Interpersonal theory and personal growth. I believe that one of the fundamental goals we have as educators is to help our students apply what they learn to understand themselves more deeply. In my course I accomplish this by having students complete personality assessments for each of the theories we discuss. At the end of the course, they integrate their personality assessment scores with a life history paper to form an integrative personality assessment paper describing their self-image, relationships, mood, cognition, and coping style, along with how they expect their personality to change or impact future life decisions. I had expected this to be one of my larger mistakes (assigning a 10-15 page paper in an introductory course), but to my surprise, this one I seemed to get right. Although reading these assignments is arduous, it is also really rewarding to see young scholars pick up the task of personality assessment so well. In this assignment I can really see agency and communion come to life in the stories they tell, their integration of assessment scores, the summary of their life thus far, and in their agentic and communal life ambitions.

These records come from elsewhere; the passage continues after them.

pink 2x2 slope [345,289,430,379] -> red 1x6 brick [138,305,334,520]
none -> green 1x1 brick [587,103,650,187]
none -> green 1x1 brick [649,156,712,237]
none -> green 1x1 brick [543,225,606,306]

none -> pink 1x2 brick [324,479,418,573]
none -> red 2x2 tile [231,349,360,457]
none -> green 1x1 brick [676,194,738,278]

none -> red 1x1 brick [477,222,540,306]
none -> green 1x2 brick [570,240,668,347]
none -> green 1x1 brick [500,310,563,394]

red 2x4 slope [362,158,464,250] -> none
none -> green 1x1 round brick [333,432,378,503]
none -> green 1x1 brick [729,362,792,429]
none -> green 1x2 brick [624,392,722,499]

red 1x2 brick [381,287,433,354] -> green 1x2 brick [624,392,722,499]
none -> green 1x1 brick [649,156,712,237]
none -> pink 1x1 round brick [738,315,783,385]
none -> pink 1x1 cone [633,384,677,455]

Teaching interpersonal theory is a privilege, one that I truly enjoy. But as graduate students, our job of communicating interpersonal theory does not end in the classroom. We do it as we begin to publish and present scientific research on interpersonal theory, and to give our research assistants purpose for why they are spending so many long hours in the lab. We do it to help our clients see the interpersonal consequences of their behaviors. We do it when we are discussing research ideas with colleagues in our program, and we do it as simply as possible when trying to explain our research to our friends and family. We may even do it when casually sitting on an airplane, as my fellow graduate student Kate Thomas did with her fellow passenger Simran Sethi, just before Simran gave a TED talk on Youtube. ”http://www.youtube.com/watch?v=dk2nNhbocII&feature=plcp”
As graduate students we have a unique opportunity to share interpersonal theory with a variety of different people. I hope it has been helpful to read a little about my journey through that process.

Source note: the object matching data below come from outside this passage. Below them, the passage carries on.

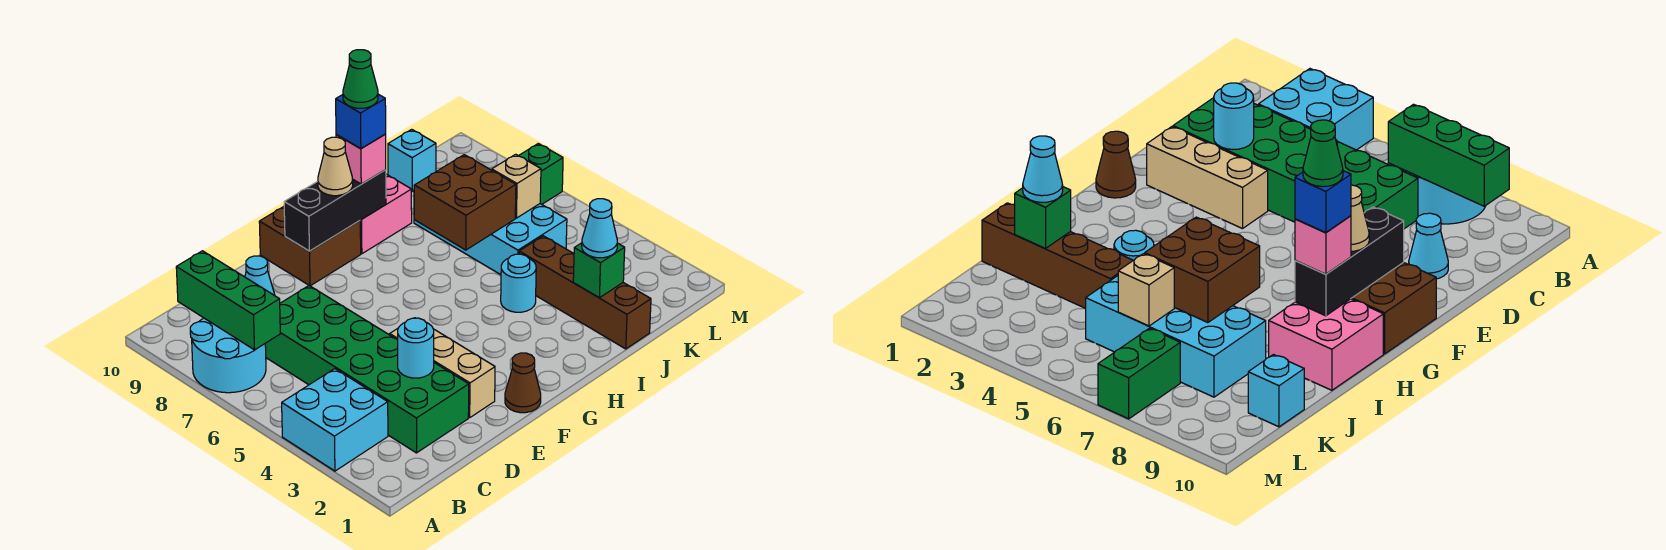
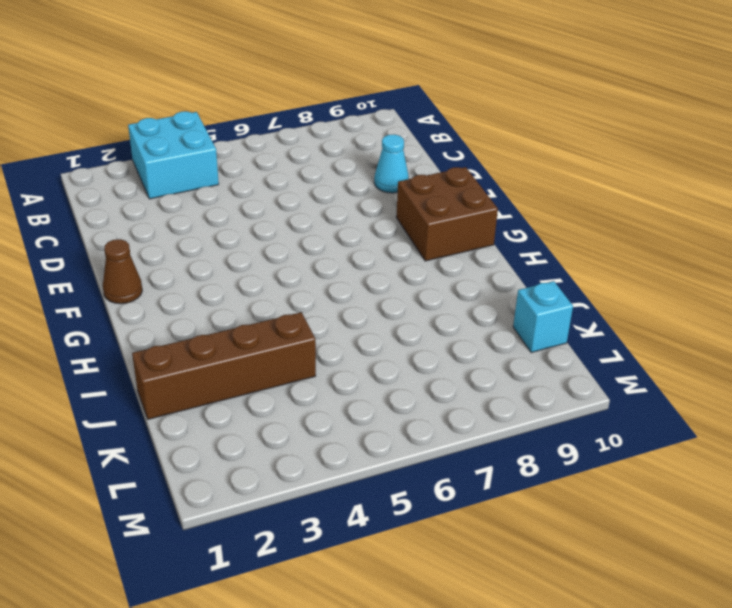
none -> cyan 2x2 round brick [190,318,266,393]
none -> green 2x6 brick [265,286,469,453]
none -> tan 1x3 brick [390,329,495,418]

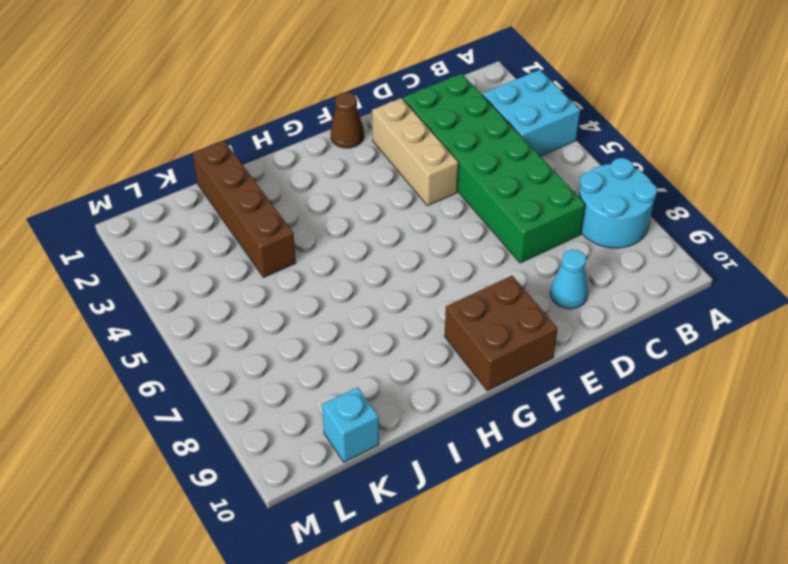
none -> pink 2x2 brick [360,174,412,254]
none -> cyan 1x1 round brick [501,254,536,312]
none -> cyan 2x4 brick [414,204,567,275]

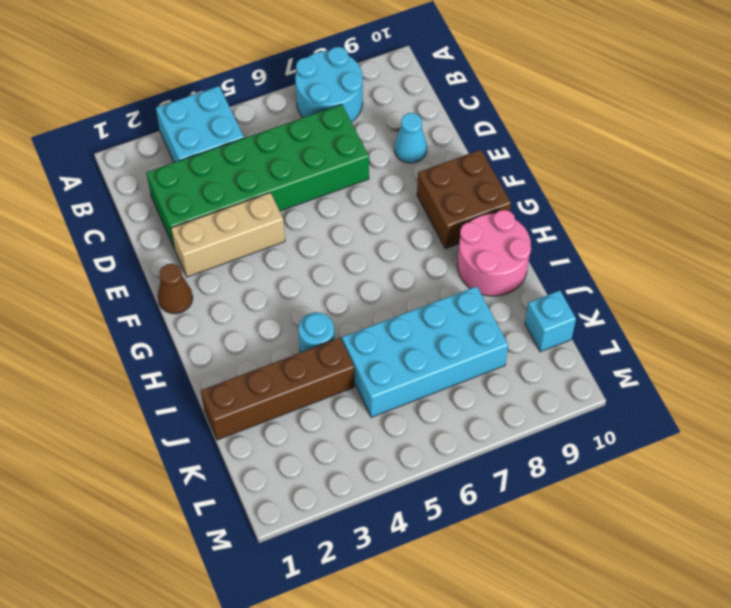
pink 2x2 round brick [457,210,531,296] -> pink 2x2 brick [360,174,412,254]
none -> green 1x2 brick [519,144,563,204]
none -> green 1x3 brick [176,251,280,350]
none -> cyan 1x1 round brick [398,318,434,378]

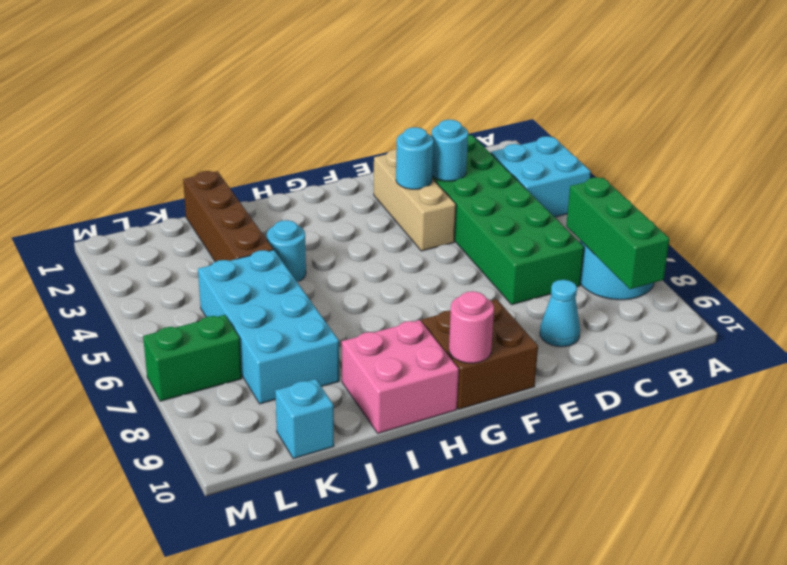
cyan 1x1 round brick [396,127,433,189] -> none
pink 1x1 round brick [449,291,494,363] -> none
none -> brown 1x1 cone [505,353,541,413]
none -> black 1x3 brick [284,170,386,251]
none -> brown 2x2 brick [414,155,516,250]

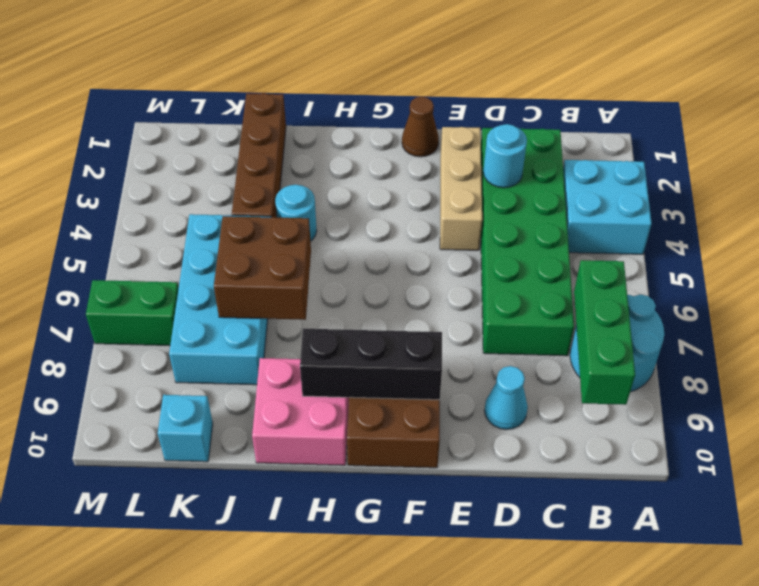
none -> green 1x1 brick [573,243,625,298]
none -> tan 1x1 brick [492,154,541,218]
none -> tan 1x1 cone [318,137,353,196]

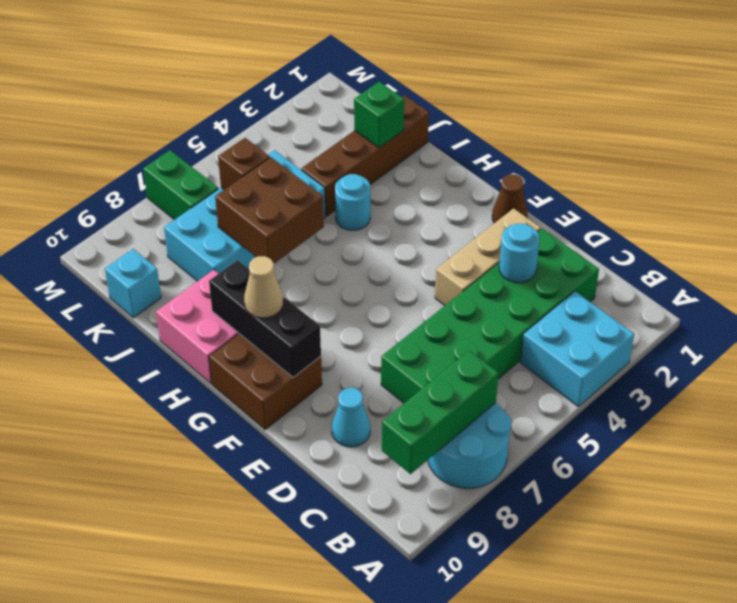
brown 1x1 brick [218,138,270,190] -> tan 1x1 brick [492,154,541,218]
none -> pink 1x1 brick [336,134,386,184]
none -> cyan 1x1 cone [582,199,617,258]
none -> blue 1x1 brick [336,94,386,149]

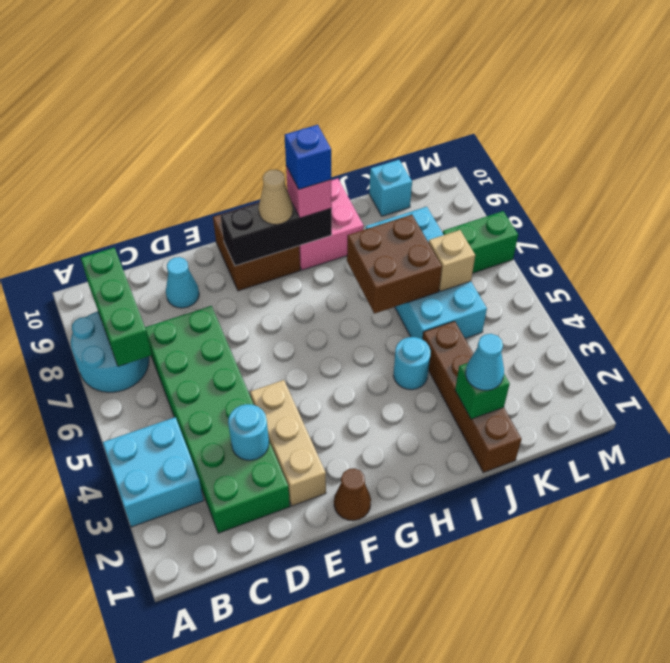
none -> green 1x1 cone [343,50,378,108]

As I announced this past SITAR conference, I will be stepping down from the Graduate Student Representative position at the end of the summer. It has been a wonderful experience, and I highly recommend it to anyone who wants to get more deeply involved in this organization. Thank you to everyone on the Executive Committee for helping me fit right into the process. If you would like to serve as our next GSR, please contact Lindsay Ayearst at email@example.com.
This past SITAR conference in Park City, Utah saw several excellent student presentations. The SITAR executive board continues to support its students by providing us a chance to present talks. This year alone, the SITAR board contributed $1400 for student travel awards, to go with the $1000 provided by other SITAR members. On behalf of all the SITAR graduate students, I would like to thank SITAR and its members for continuing to support our professional development.